-------- INPUT DATA --------

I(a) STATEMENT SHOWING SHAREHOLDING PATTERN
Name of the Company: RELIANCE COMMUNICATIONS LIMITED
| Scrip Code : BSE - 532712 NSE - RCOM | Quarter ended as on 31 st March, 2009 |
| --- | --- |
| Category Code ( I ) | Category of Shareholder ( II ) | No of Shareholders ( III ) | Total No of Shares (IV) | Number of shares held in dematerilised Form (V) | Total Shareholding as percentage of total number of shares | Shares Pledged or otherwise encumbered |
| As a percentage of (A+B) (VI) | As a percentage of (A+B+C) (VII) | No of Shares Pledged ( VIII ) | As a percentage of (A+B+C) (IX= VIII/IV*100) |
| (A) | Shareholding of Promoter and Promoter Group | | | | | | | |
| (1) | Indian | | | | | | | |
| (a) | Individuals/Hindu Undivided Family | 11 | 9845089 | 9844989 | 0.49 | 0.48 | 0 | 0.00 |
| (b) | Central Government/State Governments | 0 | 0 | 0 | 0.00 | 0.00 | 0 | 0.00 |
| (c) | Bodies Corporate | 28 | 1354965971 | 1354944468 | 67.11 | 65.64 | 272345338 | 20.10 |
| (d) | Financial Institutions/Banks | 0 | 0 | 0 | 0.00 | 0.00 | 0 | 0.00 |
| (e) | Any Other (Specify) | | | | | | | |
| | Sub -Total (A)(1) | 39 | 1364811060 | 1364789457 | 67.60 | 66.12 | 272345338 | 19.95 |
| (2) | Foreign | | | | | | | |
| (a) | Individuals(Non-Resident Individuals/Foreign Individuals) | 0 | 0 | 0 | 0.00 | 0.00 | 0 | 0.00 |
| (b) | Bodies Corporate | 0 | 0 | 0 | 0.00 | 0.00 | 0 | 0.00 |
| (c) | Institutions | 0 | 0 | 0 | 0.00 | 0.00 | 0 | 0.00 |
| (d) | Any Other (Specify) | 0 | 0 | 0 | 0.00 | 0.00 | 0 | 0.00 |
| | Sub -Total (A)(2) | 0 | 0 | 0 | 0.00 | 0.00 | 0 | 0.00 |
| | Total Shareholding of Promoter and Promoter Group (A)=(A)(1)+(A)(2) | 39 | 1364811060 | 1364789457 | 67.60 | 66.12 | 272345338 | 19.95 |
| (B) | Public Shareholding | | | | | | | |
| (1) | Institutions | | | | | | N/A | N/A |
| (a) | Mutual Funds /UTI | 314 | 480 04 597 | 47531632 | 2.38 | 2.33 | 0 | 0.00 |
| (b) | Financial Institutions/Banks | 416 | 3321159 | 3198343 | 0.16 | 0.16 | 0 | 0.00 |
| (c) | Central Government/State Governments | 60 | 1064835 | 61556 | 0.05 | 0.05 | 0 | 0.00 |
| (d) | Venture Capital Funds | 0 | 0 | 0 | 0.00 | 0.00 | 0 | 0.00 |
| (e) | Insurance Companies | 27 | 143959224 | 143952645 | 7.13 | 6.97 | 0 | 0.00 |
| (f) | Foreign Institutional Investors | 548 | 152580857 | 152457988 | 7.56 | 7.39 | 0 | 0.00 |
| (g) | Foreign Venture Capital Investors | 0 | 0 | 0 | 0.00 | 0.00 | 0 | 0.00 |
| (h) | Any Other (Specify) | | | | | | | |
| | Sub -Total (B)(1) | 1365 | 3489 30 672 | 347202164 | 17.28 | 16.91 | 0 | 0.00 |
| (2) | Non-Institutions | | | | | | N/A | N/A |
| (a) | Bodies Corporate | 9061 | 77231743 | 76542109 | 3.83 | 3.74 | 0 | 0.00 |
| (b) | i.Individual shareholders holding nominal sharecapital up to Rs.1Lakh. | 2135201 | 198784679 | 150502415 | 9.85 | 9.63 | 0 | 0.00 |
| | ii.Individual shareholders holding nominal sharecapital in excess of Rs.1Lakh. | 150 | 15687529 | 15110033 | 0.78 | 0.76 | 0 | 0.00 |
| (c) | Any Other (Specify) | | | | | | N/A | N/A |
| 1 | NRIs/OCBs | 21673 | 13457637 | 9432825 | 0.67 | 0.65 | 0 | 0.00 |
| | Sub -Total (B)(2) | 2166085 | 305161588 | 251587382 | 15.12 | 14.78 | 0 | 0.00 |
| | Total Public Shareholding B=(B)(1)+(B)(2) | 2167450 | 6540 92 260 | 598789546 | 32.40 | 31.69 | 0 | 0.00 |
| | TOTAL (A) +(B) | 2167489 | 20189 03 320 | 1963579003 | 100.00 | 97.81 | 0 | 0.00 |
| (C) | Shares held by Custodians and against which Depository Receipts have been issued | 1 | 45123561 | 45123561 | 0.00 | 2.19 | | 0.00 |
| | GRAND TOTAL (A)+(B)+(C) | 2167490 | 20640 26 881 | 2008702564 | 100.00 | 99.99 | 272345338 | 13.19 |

--------

AIM OF THE TASK: Exact copies of the lines from the one with "9.63 | 0 | 0.00 |" through the final line of the listing should be returned, and no other lines.

OUTPUT BELOW:
| (b) | i.Individual shareholders holding nominal sharecapital up to Rs.1Lakh. | 2135201 | 198784679 | 150502415 | 9.85 | 9.63 | 0 | 0.00 |
| | ii.Individual shareholders holding nominal sharecapital in excess of Rs.1Lakh. | 150 | 15687529 | 15110033 | 0.78 | 0.76 | 0 | 0.00 |
| (c) | Any Other (Specify) | | | | | | N/A | N/A |
| 1 | NRIs/OCBs | 21673 | 13457637 | 9432825 | 0.67 | 0.65 | 0 | 0.00 |
| | Sub -Total (B)(2) | 2166085 | 305161588 | 251587382 | 15.12 | 14.78 | 0 | 0.00 |
| | Total Public Shareholding B=(B)(1)+(B)(2) | 2167450 | 6540 92 260 | 598789546 | 32.40 | 31.69 | 0 | 0.00 |
| | TOTAL (A) +(B) | 2167489 | 20189 03 320 | 1963579003 | 100.00 | 97.81 | 0 | 0.00 |
| (C) | Shares held by Custodians and against which Depository Receipts have been issued | 1 | 45123561 | 45123561 | 0.00 | 2.19 | | 0.00 |
| | GRAND TOTAL (A)+(B)+(C) | 2167490 | 20640 26 881 | 2008702564 | 100.00 | 99.99 | 272345338 | 13.19 |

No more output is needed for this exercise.